Glad you got this working - the delimiter defaults to tab.

For the error with the bigger dataset: how big is the dataset, and does the error still occur without @time?

koenvandenberge commented 4 years ago

It is fairly large though not huge, ~16K cells and as many genes. The error indeed occurs also without @time. I have shared the dataset here for reference.

koenvandenberge commented 4 years ago

Hi, just checking in whether you have any ideas on whether you have an idea on how this problem may be solved.

Thanks, Koen

Tchanders commented 4 years ago

@koenvandenberge Apologies for the delay, and thanks for reporting. The error was happening because of a deprecation in Julia 7.0.
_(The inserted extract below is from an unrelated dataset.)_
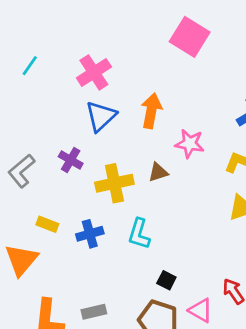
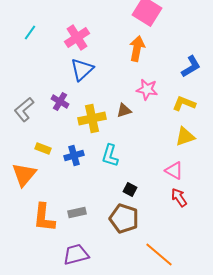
orange arrow: (151, 111) -> (137, 48), moved
pink triangle: (201, 310) -> (174, 170), moved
After fixing, calling @time genes = get_nodes(dataset_name, delim=',', discretizer = "uniform_width"); with the linked dataset worked with no errors.

The size wasn't a problem; the error was only happening if there were genes in the dataset that had all identical values.